People
Vickie Kaminski resigns as CEO of Alberta Health
December 1, 2015
EDMONTON – Alberta Health Services president and CEO Vickie Kaminski (pictured) is leaving her position effective Jan. 1. Kasminski said in a news release her decision to resign was a personal decision. Her departure comes shortly after a new AHS board was appointed.
Health Minister Sarah Hoffman thanked Kaminski. “I appreciate the range of experience Vickie brought to the table, from her work as a front line nurse, to hospital administrator, and then as CEO,” she said in statement.
During Kaminiski’s tenure, AHS awarded an Australian company a $3-billion contract to run lab services in central and northern Alberta, a decision heavily criticized by the NDP. The NDP reversed the decision shortly after winning the provincial election last spring.
Friends of Medicare called Kaminski’s departure a “welcomed step.” “We have a new government but AHS had not changed,” said Sandra Azocar, executive director, in a release.
“There are many challenges ahead for AHS, and we urge the minister to take the time to seek a replacement who will share in the priorities that this government was elected on,” she said. “We hope Kaminski’s replacement means a move away from an often distant and confusing bureaucracy.”
Kaminski, a registered nurse with two MBAs and 35 years of experience in healthcare and administration, joined AHS in May 2014. Her contract was for a three-year term and an annual salary of $540,000.
Kaminski is not the first senior health official to leave office since the NDP won the spring election.

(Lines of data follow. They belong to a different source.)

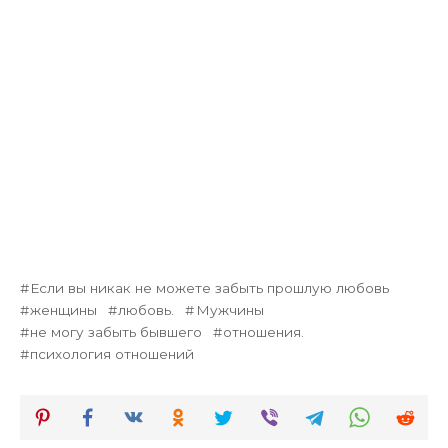
Если вы никак не можете забыть прошлую любовь
женщины
любовь.
Мужчины
не могу забыть бывшего
отношения.
психология отношений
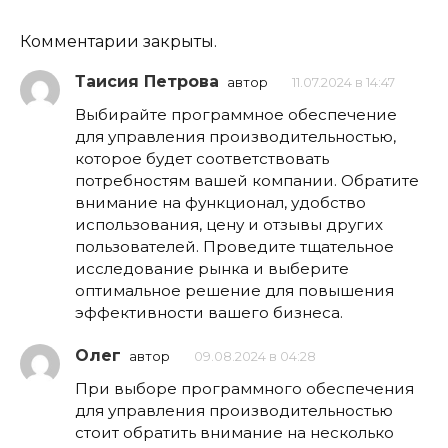
Комментарии закрыты.
Таисия Петрова
автор
11.07.2024 в 14:47
Выбирайте программное обеспечение
для управления производительностью,
которое будет соответствовать
потребностям вашей компании. Обратите
внимание на функционал, удобство
использования, цену и отзывы других
пользователей. Проведите тщательное
исследование рынка и выберите
оптимальное решение для повышения
эффективности вашего бизнеса.
Олег
автор
09.08.2024 в 04:28
При выборе программного обеспечения
для управления производительностью
стоит обратить внимание на несколько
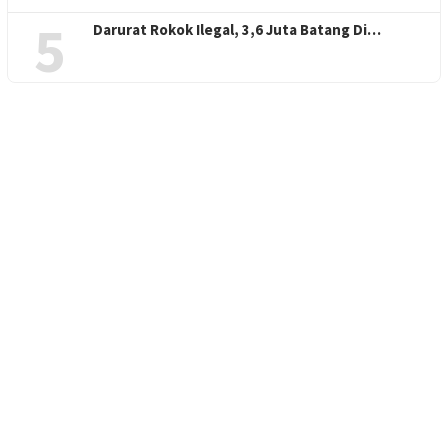
5
Darurat Rokok Ilegal, 3,6 Juta Batang Di…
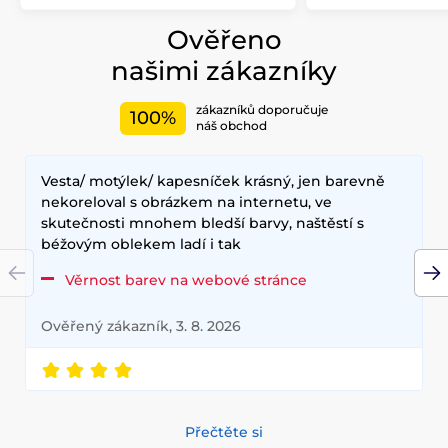
Ověřeno
našimi zákazníky
zákazníků doporučuje
100%
náš obchod
Vesta/ motýlek/ kapesníček krásný, jen barevně
nekoreloval s obrázkem na internetu, ve
skutečnosti mnohem bledší barvy, naštěstí s
béžovým oblekem ladí i tak
Věrnost barev na webové stránce
Ověřený zákazník, 3. 8. 2026
Přečtěte si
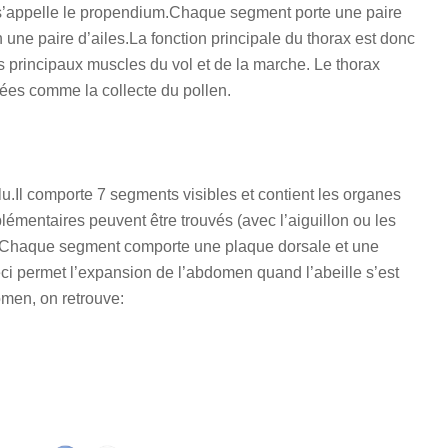
’appelle le propendium.Chaque segment porte une paire
ne paire d’ailes.La fonction principale du thorax est donc
les principaux muscles du vol et de la marche. Le thorax
ées comme la collecte du pollen.
.Il comporte 7 segments visibles et contient les organes
émentaires peuvent être trouvés (avec l’aiguillon ou les
its.Chaque segment comporte une plaque dorsale et une
i permet l’expansion de l’abdomen quand l’abeille s’est
omen, on retrouve:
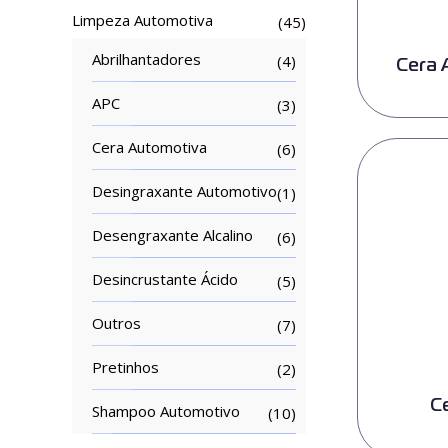
Limpeza Automotiva
(45)
Abrilhantadores
(4)
Cera 
APC
(3)
Cera Automotiva
(6)
Desingraxante Automotivo
(1)
Desengraxante Alcalino
(6)
Desincrustante Ácido
(5)
Outros
(7)
Pretinhos
(2)
C
Shampoo Automotivo
(10)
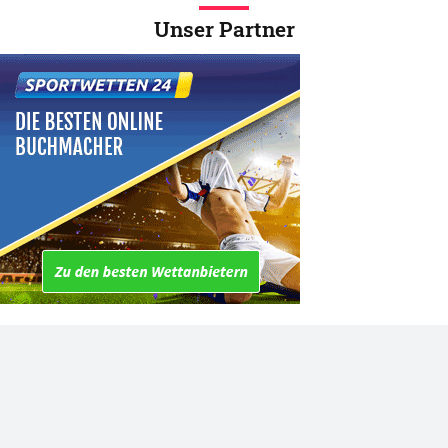
Unser Partner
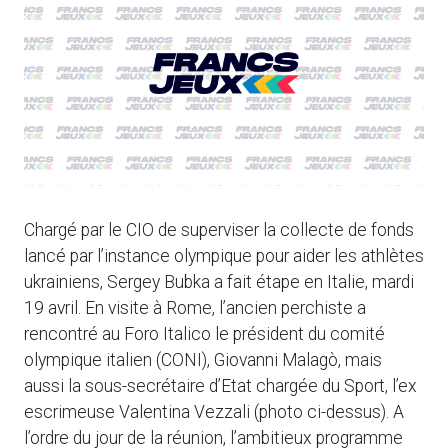
Chargé par le CIO de superviser la collecte de fonds
lancé par l’instance olympique pour aider les athlètes
ukrainiens, Sergey Bubka a fait étape en Italie, mardi
19 avril. En visite à Rome, l’ancien perchiste a
rencontré au Foro Italico le président du comité
olympique italien (CONI), Giovanni Malagò, mais
aussi la sous-secrétaire d’Etat chargée du Sport, l’ex
escrimeuse Valentina Vezzali (photo ci-dessus). A
l’ordre du jour de la réunion, l’ambitieux programme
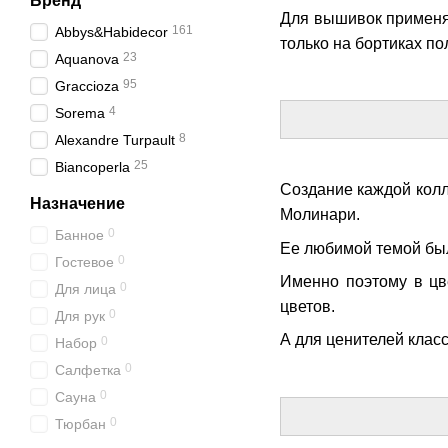
Бренд
Для вышивок примен
161
Abbys&Habidecor
только на бортиках по
23
Aquanova
95
Graccioza
4
Sorema
8
Alexandre Turpault
25
Biancoperla
Создание каждой колл
Назначение
Молинари.
0
Банное
Ее любимой темой был
0
Гостевое
Именно поэтому в цв
0
Для лица
цветов.
0
Для рук
А для ценителей клас
0
Набор
0
Салфетка
0
Сауна
0
Тюрбан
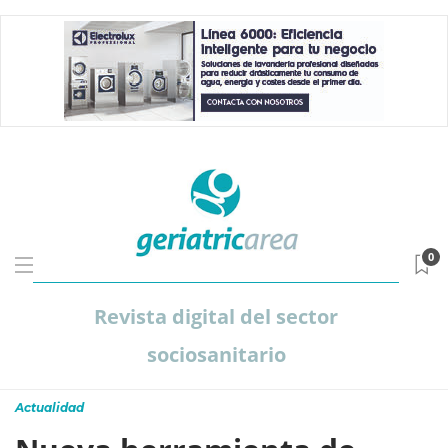
0
Revista digital del sector
sociosanitario
Actualidad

Dr. James Talbot, Alberta’s chief medical officer of health, left in June after the government declined to renew his contract.
In September, the province said it would not renew the contract of Dr. Michael Trew, Alberta’s chief addiction and mental health officer.
Meanwhile, Kaminski’s departure means that Alberta Health Services now begins the hunt for its eighth CEO in seven years.
Critics say a history of turmoil at the agency is destined to continue until the province fundamentally changes how it governs the health system. Some are recommending that AHS be able to operate at arms length from the government, so that it has a measure of independence.
The perpetual merry-go-round at AHS’s executive offices is a direct result of political meddling, micromanagement and persistent failure to define roles and responsibilities for running healthcare, Liberal interim leader David Swann said.
He and Wildrose critic Drew Barnes scoffed at Health Minister Sarah Hoffman’s assertion that the latest departure wouldn’t affect stability, saying “systemic” problems that began under the former government continue under the new NDP administration.
“If the rank and file are not clear who is making decisions, how to get changes made, where to request things, and who is going to punish them if they step out of line, it is tremendously demoralizing throughout the organization,” Swann said.